Managing Your Problem Employees
Poor performance in an employee can be a problem. Here’s how to manage them so you don’t spend all your time on it.
You know when you have a poor performer in your team:
- They do not get the results you expect from them.
- They make more mistakes than others in your team.
- You find yourself spending more time handling them than your other employees.
- If you turn your back on them for too long, “the wheels fall off”.
Be Sure You Are Measuring Their Results Correctly
Don’t go on gut feel with this. Be sure you have a valid set of measures that show clearly what the performance of the employee is. The poor performance must be evident in the statistics.
You may have your own ideas of what you expect in the way of results. And, in many cases, the non-performance will be obvious. The points above are a clear indicator of something being very wrong.
It still remains, however, that you need to approach this situation from a firm footing. Don’t jump in before you are sure that you have actually set the job up for them so it is do-able and measurable.
See Performance Measurement for the basics on setting up a valid measurement system.
When you are confident that the job and its associated end results and statistics have been set up correctly, go to the next step.
Review the Performance
Do a performance review. (See Performance Reviews for details on how to do this). The poor performance needs to be addressed as soon as it is obvious. Don’t wait too long. You will waste more time with ineffective “handling’ if you don’t do a review.
In a performance review, you have a formal environment where the situation can be addressed correctly. Make sure you explain to the employee that the intention is to help them improve their performance. Such interviews can be harrowing for the employee, so set them at ease.
During the review, your primary goal is to find out the source of the poor performance.
Why is the Performance Poor?
Assuming you have set the job description, end results and statistics correctly, there are several reasons why the performance of an employee is not up to scratch.
- The employee has no idea of what is expected of them.
- They are lacking training or knowledge, so are unable to perform the required tasks.
- There is a non-work related problem that is distracting them from their job.
- The employee is not suited to the job.
- They are simply a poor performer in anything they do.
Establishing which one of the above is the actual situation is a matter of asking questions.
- “What is it you are trying to produce in your job?”
- “Is there some training that you need to make it easier to do your job?”
- “Do you have a personal problem that is consuming your attention at the moment?”

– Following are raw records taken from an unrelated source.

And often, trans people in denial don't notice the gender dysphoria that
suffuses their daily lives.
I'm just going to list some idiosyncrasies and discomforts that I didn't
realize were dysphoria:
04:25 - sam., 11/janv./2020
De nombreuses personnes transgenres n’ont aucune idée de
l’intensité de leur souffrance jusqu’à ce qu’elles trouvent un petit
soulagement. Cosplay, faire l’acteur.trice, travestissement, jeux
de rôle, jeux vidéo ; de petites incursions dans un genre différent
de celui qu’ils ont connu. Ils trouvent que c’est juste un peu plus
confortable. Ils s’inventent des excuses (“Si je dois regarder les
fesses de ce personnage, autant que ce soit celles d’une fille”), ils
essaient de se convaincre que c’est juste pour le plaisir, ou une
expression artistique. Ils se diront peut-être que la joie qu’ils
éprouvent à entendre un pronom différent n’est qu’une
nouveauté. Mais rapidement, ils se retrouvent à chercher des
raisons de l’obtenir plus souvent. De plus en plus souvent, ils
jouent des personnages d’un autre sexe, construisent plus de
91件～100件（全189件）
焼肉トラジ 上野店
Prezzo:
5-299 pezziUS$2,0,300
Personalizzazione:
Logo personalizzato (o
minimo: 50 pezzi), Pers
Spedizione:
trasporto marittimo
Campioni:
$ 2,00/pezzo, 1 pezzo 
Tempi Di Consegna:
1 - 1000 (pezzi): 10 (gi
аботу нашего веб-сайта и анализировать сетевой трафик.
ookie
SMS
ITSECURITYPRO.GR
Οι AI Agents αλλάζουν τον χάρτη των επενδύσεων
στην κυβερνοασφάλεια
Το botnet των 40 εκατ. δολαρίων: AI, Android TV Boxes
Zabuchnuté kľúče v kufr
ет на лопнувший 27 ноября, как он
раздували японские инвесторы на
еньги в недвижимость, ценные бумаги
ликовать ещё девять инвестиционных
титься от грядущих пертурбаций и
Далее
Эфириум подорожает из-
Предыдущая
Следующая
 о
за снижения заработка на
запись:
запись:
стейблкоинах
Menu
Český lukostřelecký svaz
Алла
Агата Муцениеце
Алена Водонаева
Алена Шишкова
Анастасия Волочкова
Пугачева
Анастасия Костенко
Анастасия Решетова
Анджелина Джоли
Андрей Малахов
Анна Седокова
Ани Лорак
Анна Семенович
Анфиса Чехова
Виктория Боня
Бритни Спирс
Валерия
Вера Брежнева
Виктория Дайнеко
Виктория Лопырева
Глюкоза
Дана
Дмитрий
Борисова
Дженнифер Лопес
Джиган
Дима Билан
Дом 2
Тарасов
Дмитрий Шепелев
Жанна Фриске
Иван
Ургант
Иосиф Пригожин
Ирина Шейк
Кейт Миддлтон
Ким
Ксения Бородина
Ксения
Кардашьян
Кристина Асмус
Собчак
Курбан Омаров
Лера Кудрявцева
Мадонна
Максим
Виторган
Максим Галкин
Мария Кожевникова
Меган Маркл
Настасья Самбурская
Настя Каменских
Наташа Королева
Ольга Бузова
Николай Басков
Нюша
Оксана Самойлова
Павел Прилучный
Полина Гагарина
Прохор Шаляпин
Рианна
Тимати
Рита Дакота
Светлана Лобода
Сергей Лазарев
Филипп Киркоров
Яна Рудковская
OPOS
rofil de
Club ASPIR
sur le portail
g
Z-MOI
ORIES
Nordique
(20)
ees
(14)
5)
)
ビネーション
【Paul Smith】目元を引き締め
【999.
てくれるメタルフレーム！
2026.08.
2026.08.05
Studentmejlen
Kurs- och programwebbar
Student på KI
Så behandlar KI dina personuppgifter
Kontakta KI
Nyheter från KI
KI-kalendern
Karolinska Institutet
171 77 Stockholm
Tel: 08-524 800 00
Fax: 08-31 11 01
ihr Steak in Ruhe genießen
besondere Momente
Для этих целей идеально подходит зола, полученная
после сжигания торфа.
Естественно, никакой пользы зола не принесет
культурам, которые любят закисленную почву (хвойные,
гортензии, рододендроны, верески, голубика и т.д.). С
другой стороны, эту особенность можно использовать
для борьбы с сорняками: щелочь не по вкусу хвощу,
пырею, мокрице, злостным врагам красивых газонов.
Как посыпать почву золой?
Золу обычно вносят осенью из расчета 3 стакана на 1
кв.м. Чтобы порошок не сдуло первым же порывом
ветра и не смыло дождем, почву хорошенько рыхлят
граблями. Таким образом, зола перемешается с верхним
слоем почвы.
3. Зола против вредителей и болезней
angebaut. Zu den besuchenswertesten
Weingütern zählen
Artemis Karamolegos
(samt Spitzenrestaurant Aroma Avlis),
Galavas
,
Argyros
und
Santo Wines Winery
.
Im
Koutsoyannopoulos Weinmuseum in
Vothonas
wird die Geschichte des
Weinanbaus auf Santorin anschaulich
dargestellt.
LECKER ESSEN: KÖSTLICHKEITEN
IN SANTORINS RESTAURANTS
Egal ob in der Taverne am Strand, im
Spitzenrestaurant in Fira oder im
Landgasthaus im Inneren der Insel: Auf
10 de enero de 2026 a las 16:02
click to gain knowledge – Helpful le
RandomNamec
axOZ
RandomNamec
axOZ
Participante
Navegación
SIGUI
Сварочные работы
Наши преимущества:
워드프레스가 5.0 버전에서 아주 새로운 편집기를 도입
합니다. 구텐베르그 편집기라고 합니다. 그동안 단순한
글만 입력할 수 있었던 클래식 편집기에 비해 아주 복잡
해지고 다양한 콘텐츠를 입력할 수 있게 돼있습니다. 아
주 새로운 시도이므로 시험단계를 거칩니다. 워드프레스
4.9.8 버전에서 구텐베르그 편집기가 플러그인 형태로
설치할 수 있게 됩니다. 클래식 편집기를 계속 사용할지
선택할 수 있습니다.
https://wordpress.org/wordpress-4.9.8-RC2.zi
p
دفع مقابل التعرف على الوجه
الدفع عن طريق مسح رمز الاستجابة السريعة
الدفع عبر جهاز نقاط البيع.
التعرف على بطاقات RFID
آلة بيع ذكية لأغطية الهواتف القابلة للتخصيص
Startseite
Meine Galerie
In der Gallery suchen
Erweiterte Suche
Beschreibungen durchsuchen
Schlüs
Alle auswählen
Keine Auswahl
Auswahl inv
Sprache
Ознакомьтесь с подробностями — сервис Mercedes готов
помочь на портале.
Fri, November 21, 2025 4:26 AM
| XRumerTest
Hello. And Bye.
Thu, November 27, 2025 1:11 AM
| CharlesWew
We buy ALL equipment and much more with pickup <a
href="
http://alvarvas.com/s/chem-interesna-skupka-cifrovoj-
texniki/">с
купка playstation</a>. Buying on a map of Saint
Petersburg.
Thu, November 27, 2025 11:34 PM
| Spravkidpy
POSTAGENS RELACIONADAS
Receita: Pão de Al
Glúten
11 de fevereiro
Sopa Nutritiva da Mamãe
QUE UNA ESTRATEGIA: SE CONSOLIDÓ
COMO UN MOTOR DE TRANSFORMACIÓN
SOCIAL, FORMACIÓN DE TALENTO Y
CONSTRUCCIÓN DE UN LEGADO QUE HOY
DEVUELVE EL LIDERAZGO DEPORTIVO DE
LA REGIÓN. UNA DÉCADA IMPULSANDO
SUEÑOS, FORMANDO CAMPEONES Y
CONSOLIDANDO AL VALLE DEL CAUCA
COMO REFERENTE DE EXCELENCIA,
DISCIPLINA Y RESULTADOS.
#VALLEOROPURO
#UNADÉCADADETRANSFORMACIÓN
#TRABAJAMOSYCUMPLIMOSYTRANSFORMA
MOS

- “Do you like what you are doing?”
- “What changes would have to take place for you to do better?”
Use as many variations of these questions as you have to; until you are certain you have the real reason for the poor performance classified.
How to Handle the Reason for Poor Performance
- The employee has no idea of what is expected of them. Fix their lack of understanding. Go over the job description, end results and statistics with them to make sure they have a good grasp of the job.
If they brighten up on this exercise and seem to know now what is expected of them, send them back to work. You must then set another review about 4 weeks ahead to look again at how they are going.
- They are lacking training or knowledge, so are unable to perform the required tasks. Get them trained. If another employee (or yourself) can do this, fine. If not, organise some external education for them.
Once again, set a follow-up review with them. Set it for about 4 weeks after their training has been completed.
- There is a non-work related problem that is distracting them from their job. You have to tread carefully here. Don’t get too involved in solving personal problems for your employees. See Problem Management for details on how to handle this situation.
Schedule another review about 4 weeks after the external problem has been solved (or isolated, so that it no longer affects their performance).
- The employee is not suited to the job. Here you have a square peg in a round hole. They may well be a potentially valuable asset to your operation, but if they are poorly placed, you will not be able to tap into that potential.
Look over your operation and see if there is a better fitting job for them. Keep a close eye on them as they settle into the new position.
If this is not feasible, you may be faced with terminating them. See Employee Dismissal for some tips in this area.
- They are simply a poor performer in anything they do. This is the last resort. If none of the other reasons for poor performance fit, you are again faced with an employee you need to terminate.
The Follow-Up Review
In the second review, you repeat the whole process:
- Refresh your understanding of the job description, results and statistics for the job.
- Review the statistics for the period since the last review.
- Handle the employee in accordance with their new statistical level.
If they are still performing badly, make sure you identified the correct reason in the last review. Repeat the original process and handling, if you got it wrong the first time.
If the previous assessment was correct and they are still not improving, you may simply have a chronic poor performer on your hands. Termination is the only answer here.
If, on the other hand, their results are starting to pick up, your previous assessment and action was correct, so carry on in that direction.
Set further follow-up reviews to continue to monitor the situation. When they come up to a “normal” level of production, you have done your job. You have handled the poor performance.
The main reasons for poor performance are:
- Job description, end results or statistics not clear.
- Lack of training or knowledge.
- Personal problems getting in the way.
- Employee is not suited to the job.
- They are simply a poor performer in anything they do.
Isolate the real reason from the above list and then handle the specific situation. You then have a good chance of turning poor performance into valuable productivity.